Naskah pun berpindah tangan. Dari Nining, Momok menerima imbalan
sebanyak Rp 40.000. Sedang dari Abiet, putra bungsu seorang
buruh kecil itu, ia menerima Rp 150.000. Tetapi Nining Sarsini,
yang ternyata juga mengikuti ujian masuk PP III di UNS tahun
ini, tidak mengaku memberi uang sebesar itu kepada Momok. Dalam
keterangannya kepada TEMPO, Nining merasa tidak memperdagangkan
naskah ujian tersebut. "Saya pergunakan untuk diri saya
sendiri," katanya.
Yang pasti, naskah ujian yang sampai ke tangan Nining dan Abiet
itu tidak berhenti di situ. Naskah ujian itu ternyata beredar di
hotel-hotel tempat calon mahasiswa menginap. Bahkan sampai pula
ke rumah-rumah. Harga bocoran itu beragam, mulai dari Rp 200.000
sampai Rp 50. 000. Uniknya: boleh dibayar belakangan setelah
terbukti bocoran itu sama dengan yang diujikan (TEMPO, 18 Juni).
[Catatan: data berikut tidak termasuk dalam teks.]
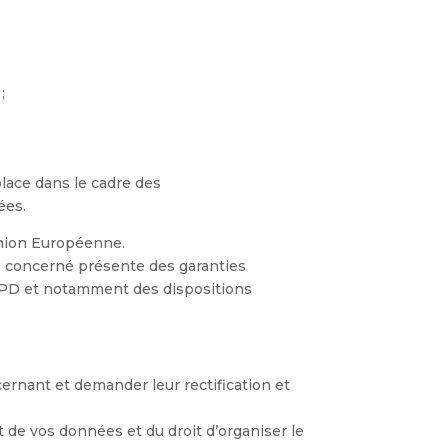
;
place dans le cadre des
ées.
’Union Européenne.
ers concerné présente des garanties
RGPD et notamment des dispositions
rnant et demander leur rectification et
t de vos données et du droit d’organiser le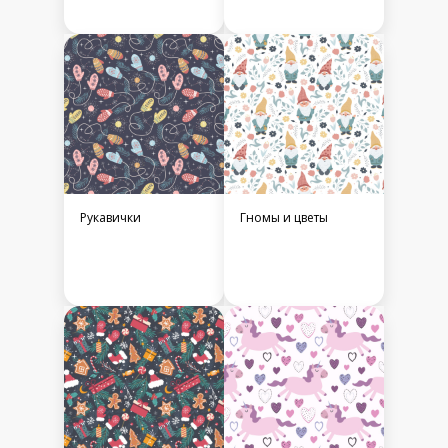
Рукавички
Гномы и цветы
Bisnis naskah ujian yang berlangsung dengan cepat dan
berbisik-bisik itu akhirnya diketahui juga. "Kami mendapat
info ujian bocor," kata Rusydi. Segeralah dibentuk "pasukan
khusus". "semacam intel yang kami rekrut dari kalangan
mahasiswa," ujar Rusydi lagi. Para intel ini bergerak, dengan
menyamar sebagai calon mahasiswa yang sedang membutuhkan naskah
bocoran. Satu hari sebelum ujian diselenggarakan, terbuktilah
naskah ujian bocor.
Ujian masuk PP III di UNS terpaksa diulang. Dan 9.500 calon
mahasiswa, dari 60.000 peserta ujian, dipanggil kembali
mengikuti ujian ulangan. Pihak UNS tidak tinggal diam.
Bersama-sama dengan pihak Kepolisian, mereka mencoba melacak
sumber kebocoran itu. Kesimpulannya: Momok biang keladinya.
Terpaksalah Momok mendekam di rumah tahanan sejak awal Juni
lalu. Mengapa ia melakukan hal itu tak pula ia jelaskan.
"Pikirannya sedang kalut," katanya sendu. Jaksa Penuntut Umum
Supardjiman dalam dakwaannya menganggap Momok telah mencuri
naskah ujian dan dengan begitu - karena UNS harus
menyelenggarakan ujian ulangan - telah merugikan pihak UNS Rp 40
juta.
"Saya ingin pindah dari Solo," kata Momok. Entah kapan
keinginannya terkabul. Karena, akibat perbuatannya ini juga, ia
terpaksa tinggal kelas, dan tinggal di rumah tahanan sampai
perkaranya diputuskan. "Sungguh malang nasib anak saya," kata
ayahnya yang ikut pula menghadiri sidang. "Dia hanya korban
rayuan. Dia disuruh orang lain untuk melakukan hal itu."